May 23, 2021—In two days, the world will mark the first anniversary of the murder of George Floyd, an incident that created a global tsunami of demonstrations and demands for racial equity and social justice that also rocked the arts world. All of this unfolded while our nation coped with the impact of the COVID-19 pandemic, which not only claimed more than a half-million American lives, but also shuttered the doors of all of our nation’s arts organizations and cultural institutions.
During this past year, artists, and arts administrators of color in every facet of our industry—theater, museums, dance, music and film—have been raising their voices about the need for equal access to opportunities and to be treated with respect. Their efforts have led to several “flashpoints of reckoning,” many of which I have written about over the past year to inform the readers of Arts & Culture Connections.
As the George Floyd Global Memorial plans a day-long celebration to commemorate the impact of his life on the community, American society, and the global movement for justice, I believe it’s time for all of us to renew our commitment and determination to continue the momentum for equity, diversity, inclusion and access in all facets of the arts.
How do we ensure, as my colleague Dee C. Marshall described, that the pledges made in 2020 extend beyond the moment that “corporate America woke up…to the systemic racism that this country was built on?” What would that entail?
These are three of my recommendations:
First and foremost, I believe it’s important that members of the arts and cultural institution C-Suites publicly reaffirm their commitment to creating anti-racist arts and cultural organizations. I urge you to not only share this commitment with your board of directors and staff of arts administrators, but also with everyone who works or volunteers for your arts organization, including artists, audiences, contractors and vendors. Even better, put it in writing and display it on your websites and walls.
Commit to training and dialogue. Combatting systemic racism and unconscious bias takes time and effort to examine the barriers that make it difficult for staff, volunteers and/or your audience to participate in or access your arts organization. Find consultants who have experience with your business model and employ their services so that your boards, staffs, representative artists, as well as the members of the community you serve, can together make a plan of action. That plan should include a budget and assigned accountability.

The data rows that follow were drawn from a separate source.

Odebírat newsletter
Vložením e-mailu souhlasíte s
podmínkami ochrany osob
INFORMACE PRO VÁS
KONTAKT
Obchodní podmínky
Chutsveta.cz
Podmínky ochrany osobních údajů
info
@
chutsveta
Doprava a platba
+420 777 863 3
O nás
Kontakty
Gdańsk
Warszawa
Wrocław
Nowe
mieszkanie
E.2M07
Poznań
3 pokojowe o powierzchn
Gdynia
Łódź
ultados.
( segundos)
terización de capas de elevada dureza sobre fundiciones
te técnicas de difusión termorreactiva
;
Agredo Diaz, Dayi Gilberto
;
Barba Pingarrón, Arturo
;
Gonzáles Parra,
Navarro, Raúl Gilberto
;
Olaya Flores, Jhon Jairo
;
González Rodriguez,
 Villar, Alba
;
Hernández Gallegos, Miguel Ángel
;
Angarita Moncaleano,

I am an adjunct, university professor devoted to training the next generation of arts administrators who are committed to ensuring that their institutions embody equity, diversity, inclusion and access. I urge you to commit to offering mentorship programs and paid internships so that these future arts leaders have the solid, hands-on training they need for professional development and growth, and can create value for the institutions or organizations where they work.
I also want to lend my support to the call for the establishment of a modern-day cultural workers program, akin to the 1935 Federal Writers Project created by U.S. President Franklin D. Roosevelt to help the nation recover from the Great Depression. FWP served as a jobs program for 6,000 writers and created a national archive of oral histories, including first-person slave narratives.

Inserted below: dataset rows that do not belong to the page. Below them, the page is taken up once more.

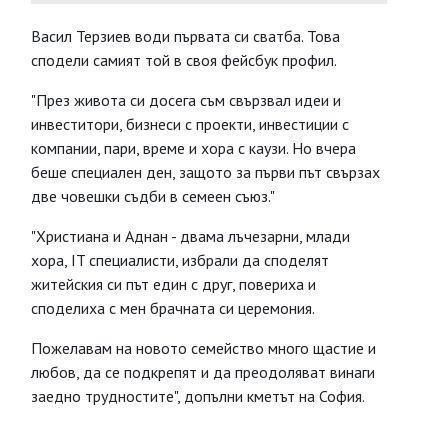
Васил Терзиев води първата си сватба. Това
сподели самият той в своя фейсбук профил.
"През живота си досега съм свързвал идеи и
инвеститори, бизнеси с проекти, инвестиции с
компании, пари, време и хора с каузи. Но вчера
беше специален ден, защото за първи път свързах
две човешки съдби в семеен съюз."
"Христиана и Аднан - двама лъчезарни, млади
хора, IT специалисти, избрали да споделят
житейския си път един с друг, повериха и
споделиха с мен брачната си церемония.
Пожелавам на новото семейство много щастие и
любов, да се подкрепят и да преодоляват винаги
заедно трудностите", допълни кметът на София.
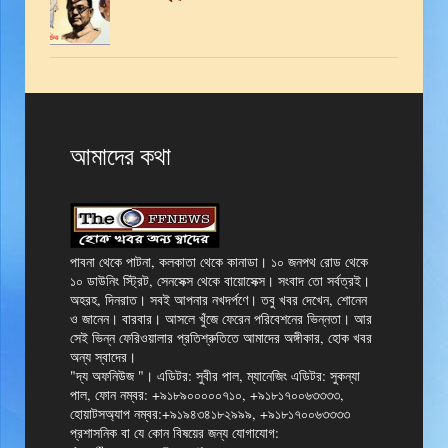
আমাদের কথা
পাবনা থেকে পাটনা, কলকাতা থেকে কানাডা। ১০ জনপথ রোড থেকে
১০ ডাউনিং স্ট্রিট, সেনসেক্স থেকে বায়োসেক্স। সংবাদ তো সর্বত্রই।
অহরহ, দিনরাত। সবই আপনার নখদর্পণে। তবু খবর দেখেন, শোনেন
ও জানেন। বারবার। আসলে খুঁজে ফেরেন পরিবেশনের ভিন্নতা। আর
সেই ভিন্ন ফেরিওয়ালার প্রতিশ্রুতিতে আমাদের অঙ্গীকার, হোক খবর
অন্য স্বাদের।
"দ্য অফনিউজ "। এডিটর: সুবীর পাল, ম্যানেজিং এডিটর: সুকন্যা
পাল, ফোন নম্বর: +৯১৮৯০০০০০৭১০, +৯১৮১৭০০৬৩৩৩৩,
হোয়াটসঅ্যাপ নম্বর:+৯১৯৪৩৪১৮২৯৯৯, +৯১৮১৭০০৬৩৩৩৩
প্রশাসনিক বা যে কোন বিষয়ের জন্য যোগাযোগ:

Some of the hundreds of millions of dollars pledged and/or donated to organizations committed to fighting for racial justice, equity, diversity and inclusion, or to address unconscious bias should be shared with arts organizations to help fund this program to employ cultural workers at the local level. This would allow every community to document their experiences which, in turn, would help foster and facilitate the social changes necessary for transforming this era of health disparities, violence, white supremacy, and racial injustice into an era of respect for the dignity of all people.
Despite the conviction of the police officer who murdered George Floyd and the lifting of mask mandates in this current phase of the battle against the COVID-19 pandemic, there is still a lot of work to be done. For example, it remains essential for our white colleagues, who are current arts and cultural leaders, to speak out, stand on the frontlines and take action to help end institutional racism, inequality, and the dehumanization of all bodies of color and other marginalized people. I also believe that part of our nation’s healing must be the U.S. Senate’s passage of the George Floyd Justice in Policing Act of 2021.
Our nation continues to need the arts—stories, plays, poetry, music, films, paintings and photographs—to give voice, in the spirit of renowned theater artist Anna Deveare Smith, to all the diverse parties struggling during this time. And instead of looking for moral authority from our political, cultural and spiritual leaders, we each have to take responsibility to continue to reach out to one another and work together to find and enact solutions.
I urge you, in honor of the memory of George Floyd, to renew your commitment to become a proactive agent of change by expanding your capacity for empathy, compassion and thoughtful action to support the rebuilding of our communities utilizing the arts.
As always, I would like to know what you think. What are you determined to change in your community by May 25, 2022, and what is the first step you will take?